Born in Connecticut, raised in Iowa (until 8) and New Mexico (until 16), went to Antioch College in Ohio, then Rice University in Texas, earned B.A. in Psychology and Ph.D. in Anthropology, lived in the village of Shawbost on the Island of Lewis in the Scottish Outer Hebrides for a year and a half and returns there frequently (or the island comes to her).


Author of six academic books, two books of poetry, a number of full-length, one-act, and ten-minute plays performed in both California and Oregon, as well as numerous essays and short stories.


Married to the anthropologist Jacob Pandian, one daughter (the writer Gigi Pandian).


Author of travel adventures, literary fiction, memoir, scientific essays, science fiction, mysteries, horror, speculative fiction published in The Antioch Review, Lumina, VoiceCatcher, Journeys, Slant, The Hiram Poetry Review, CDM (Crime, Detection, and Mystery, a Swedish publication), Bewildering Stories, and other journals and anthologies.
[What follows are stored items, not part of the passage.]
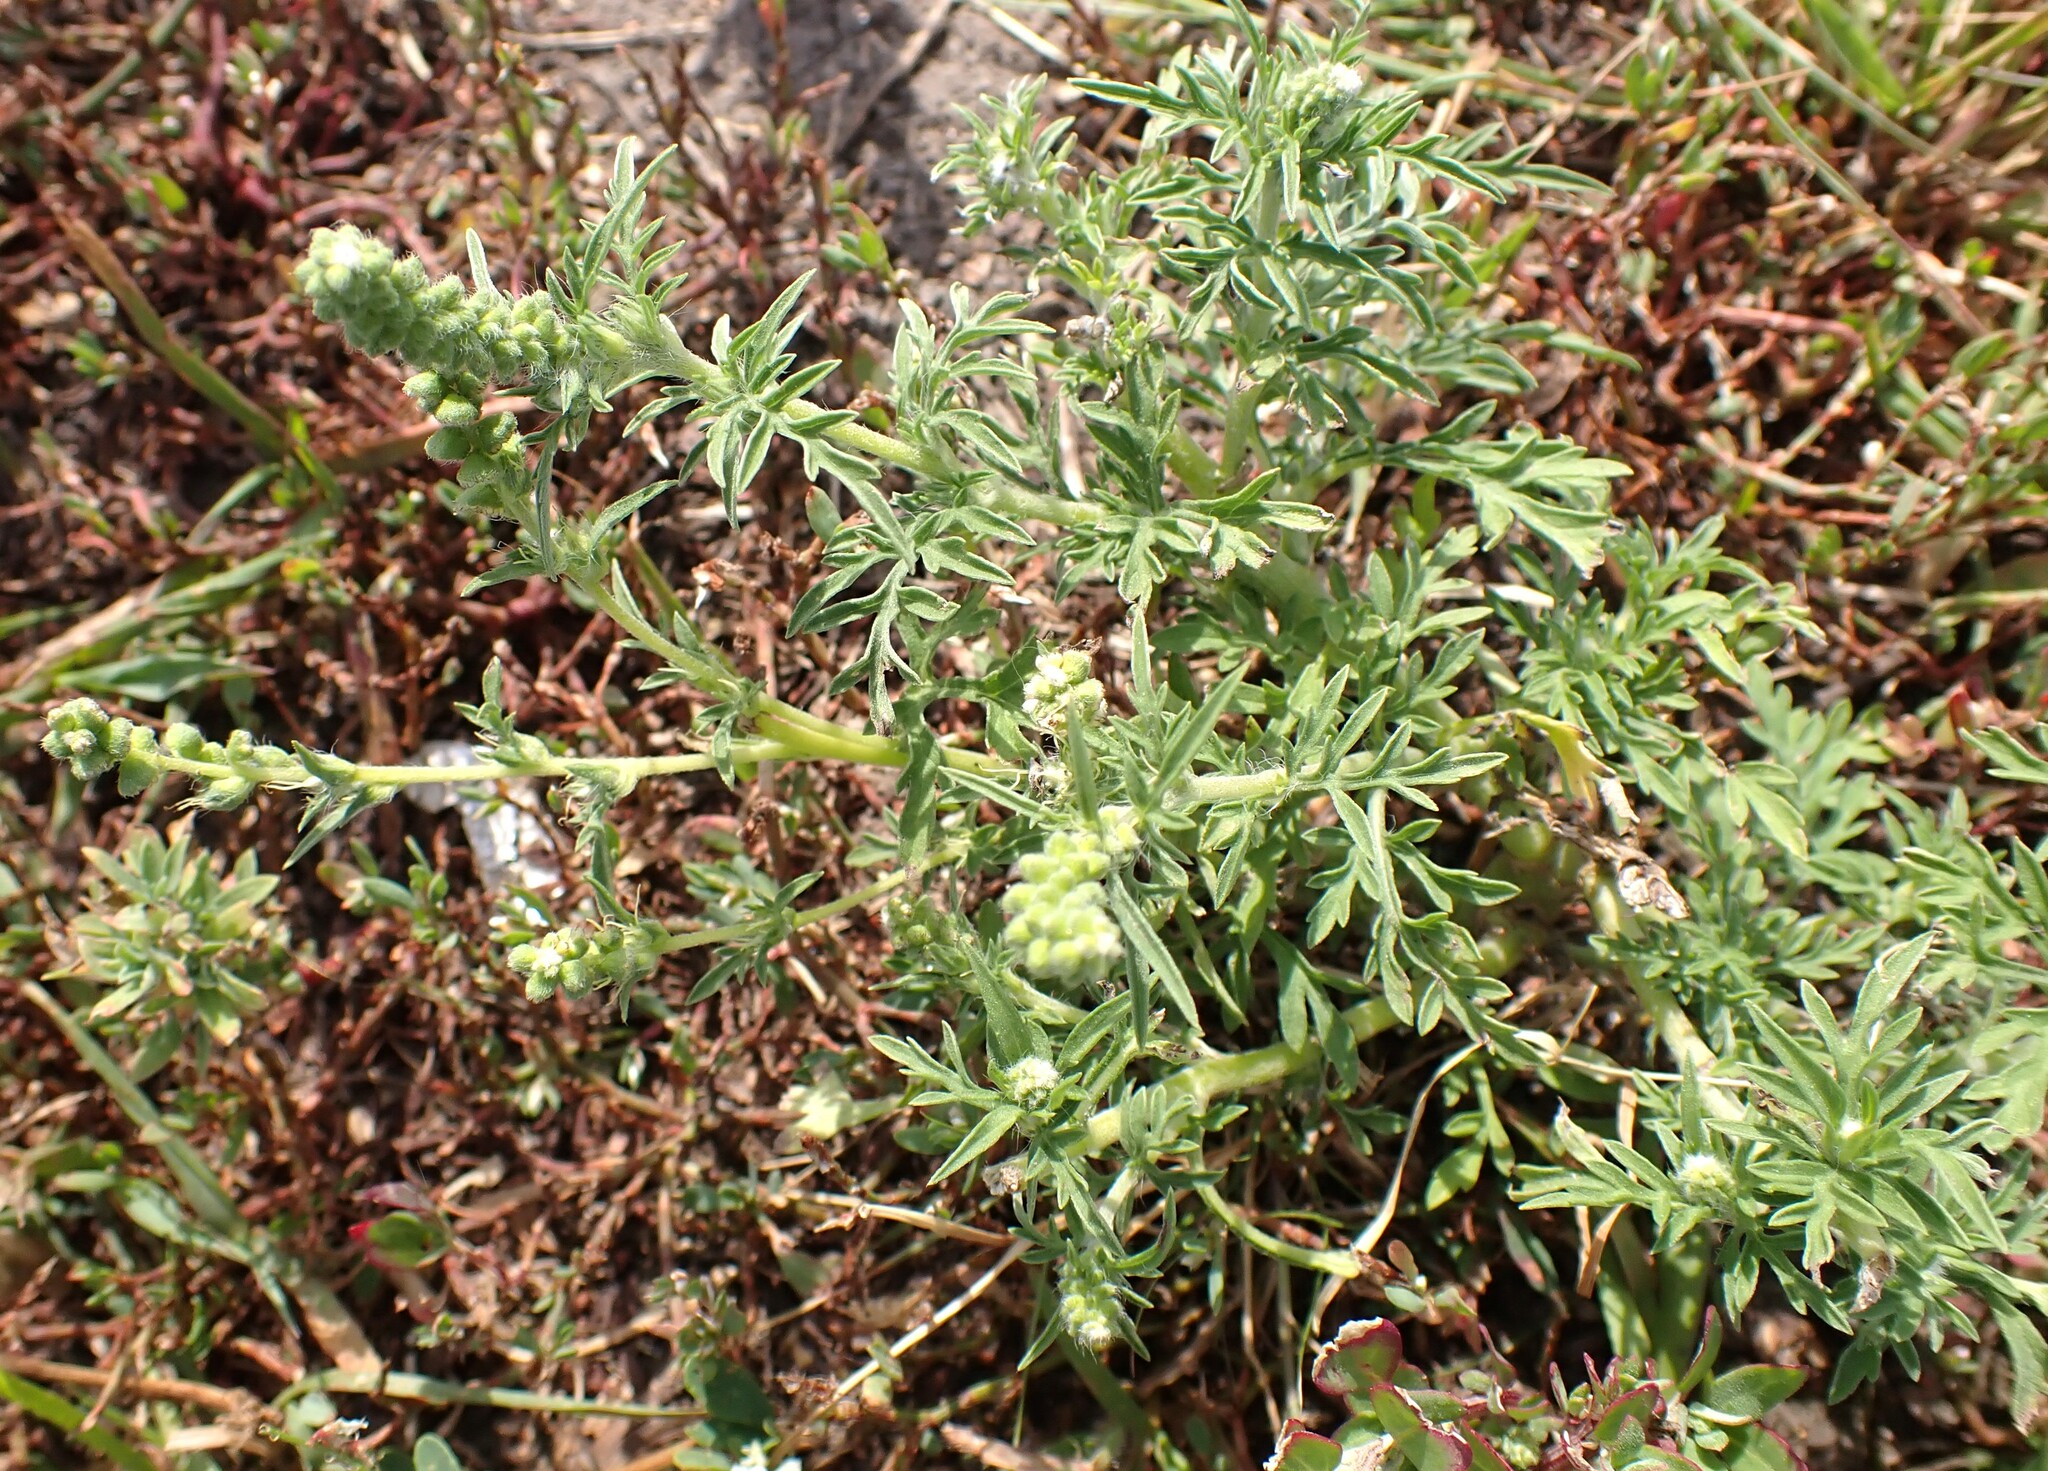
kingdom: Plantae
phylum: Tracheophyta
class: Magnoliopsida
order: Asterales
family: Asteraceae
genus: Ambrosia
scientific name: Ambrosia psilostachya
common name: Perennial ragweed
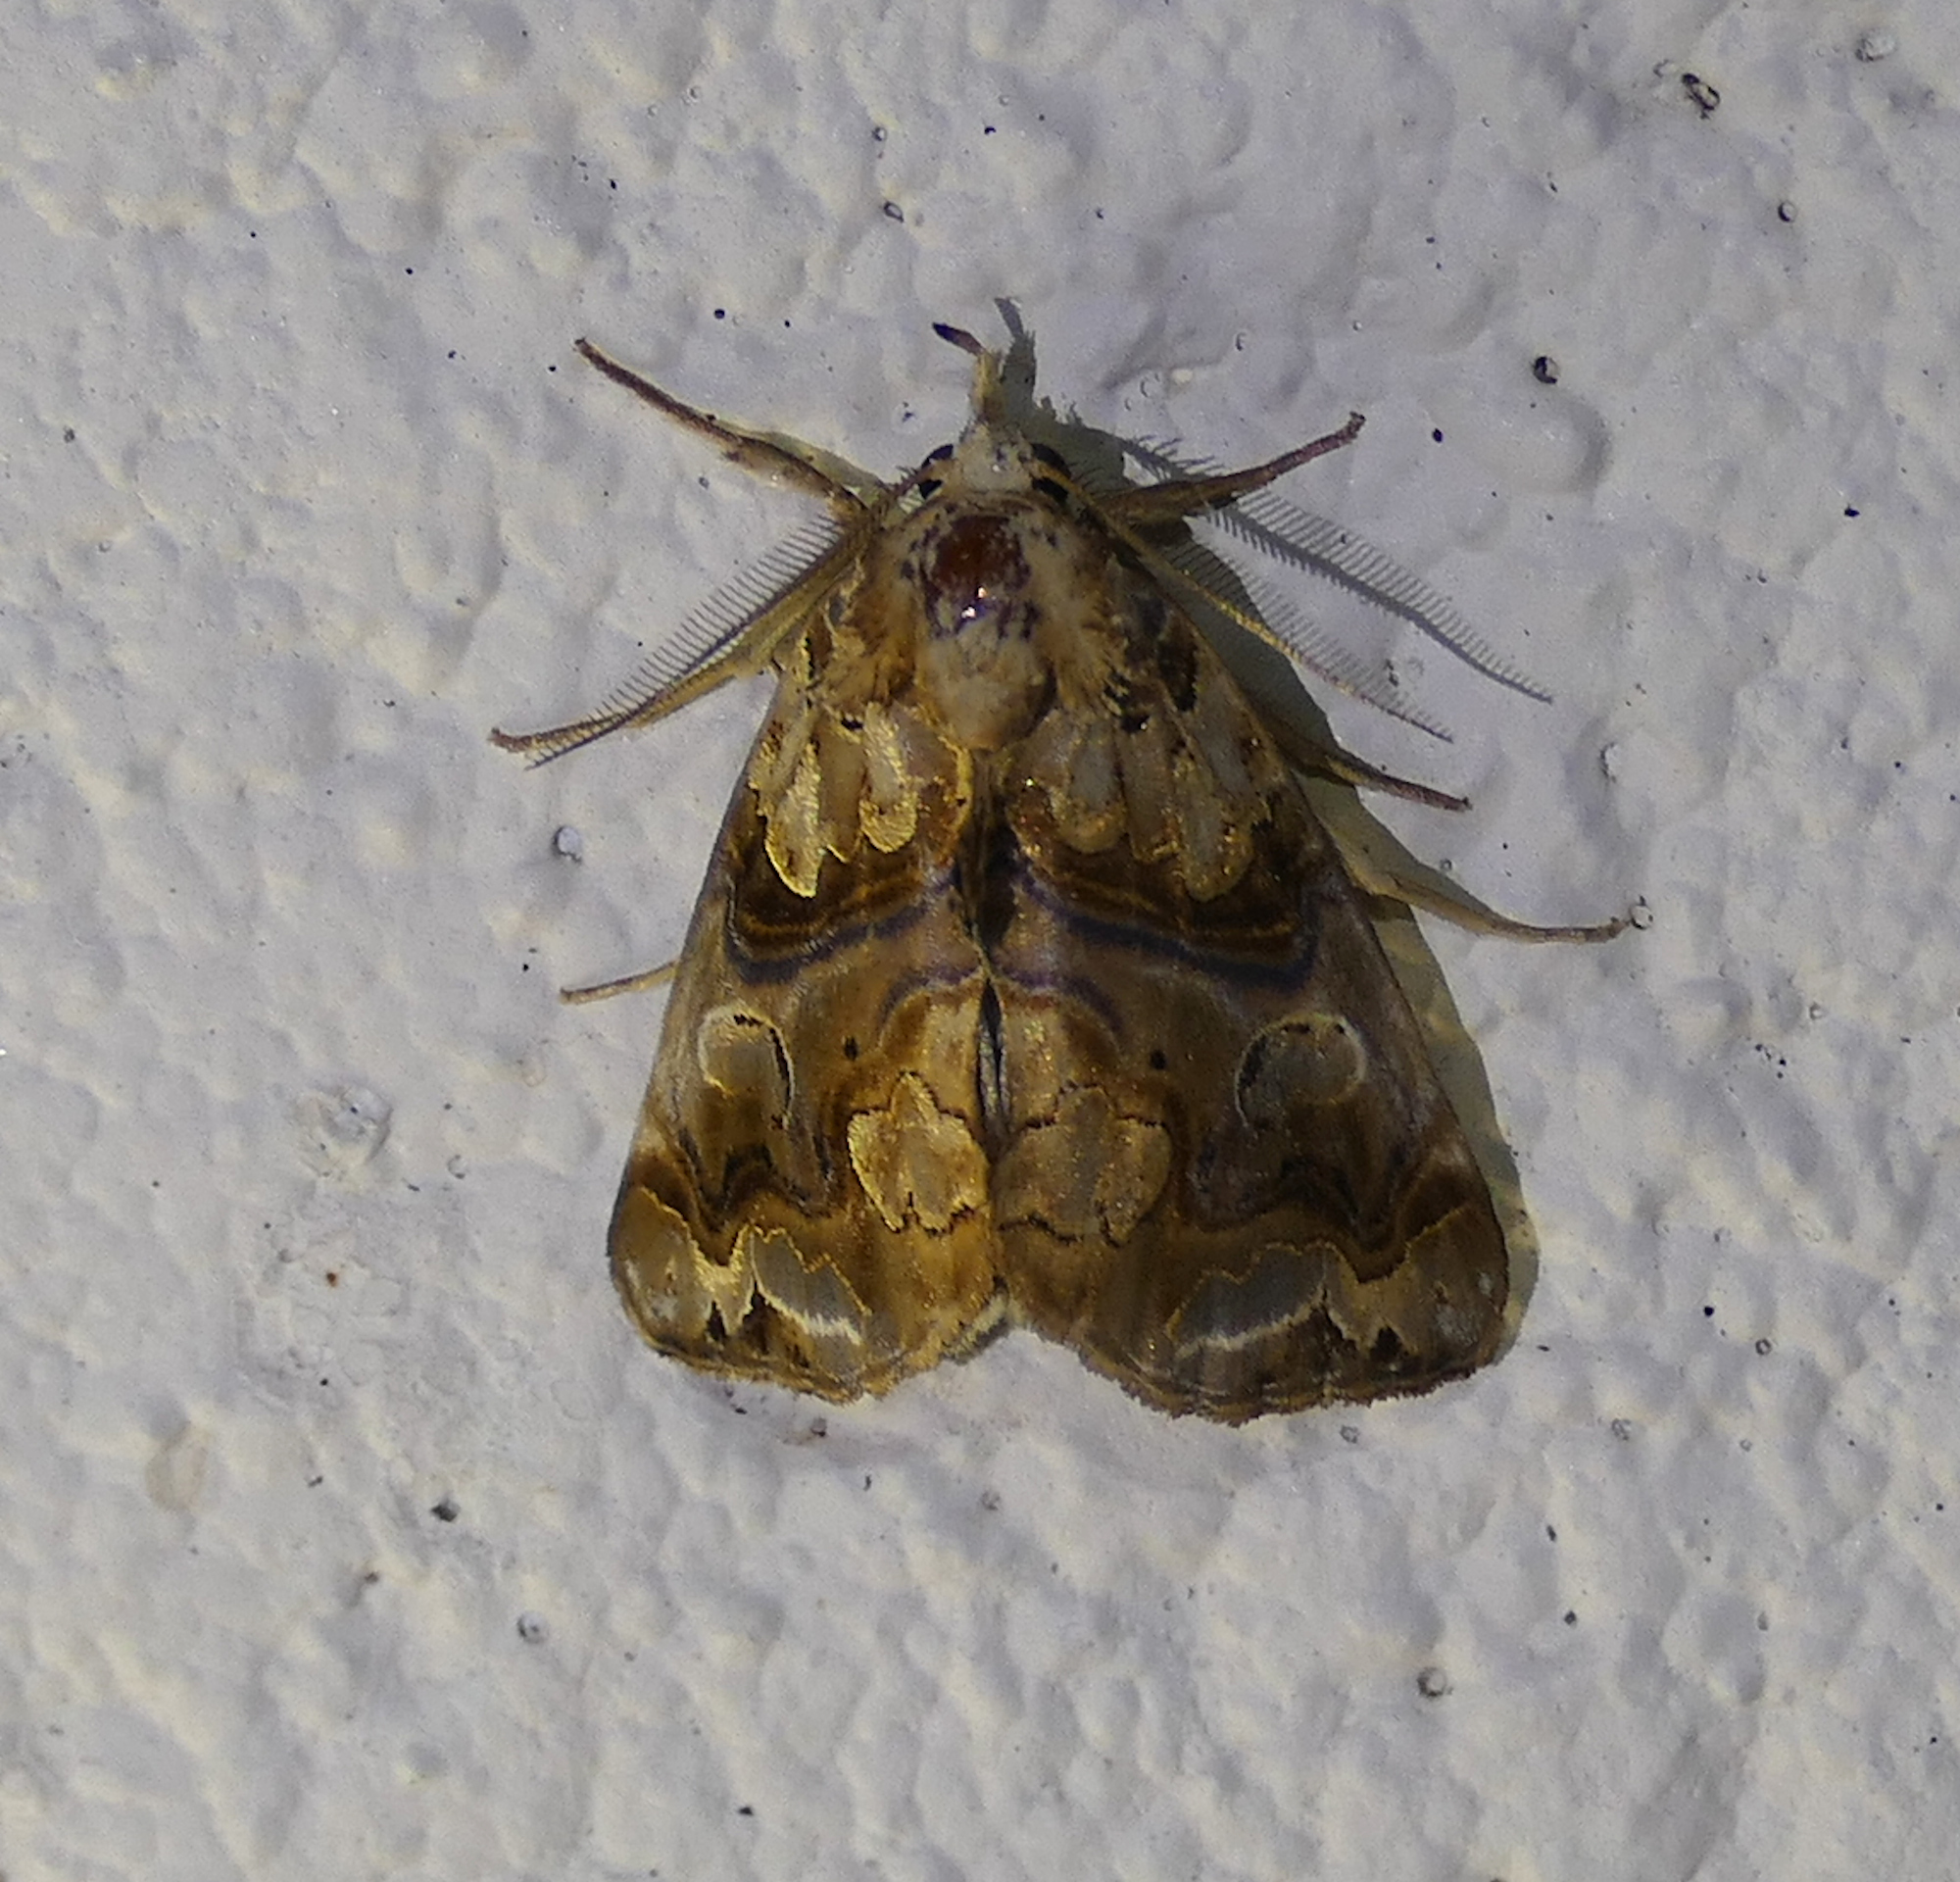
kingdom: Animalia
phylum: Arthropoda
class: Insecta
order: Lepidoptera
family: Erebidae
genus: Plusiodonta
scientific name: Plusiodonta compressipalpis
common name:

Has written about Europe, Scotland, Gaelic-speaking crofters, sleep and dreams, evolution of the brain, the biology and culture of salt, how a gorilla would interpret Beowulf, talking dogs, death rituals in Sulawesi, the titles of travel books, invisible rivers.


Have brain, will play.


London from a spider's point of view

Art is accident, angle, an inward
explosion like a lightbulb, a forward
impulse, a meeting
of your own mind, suddenly,
as if you'd met a stranger,
a body naked seen from behind—
a fresh view, a new knowing,
an idea on its way to becoming
itself, only more intensely,
more fraut with the inwardly.
Art is the making of a riddle from a solution,
like a ball turned constantly in the hand
as if each turn brought to view a new land, a key
to the cabinet of curiosity
in which reside the bits and pieces of the self--
those jeweled splinters encased in the pitch of a chaotic sea,
all shimmer and float.  Art coats
a bird with incandescent plumage,
digs gold in the cloister with koi, and even
in the shadowy soil of dishwater shows us Eden.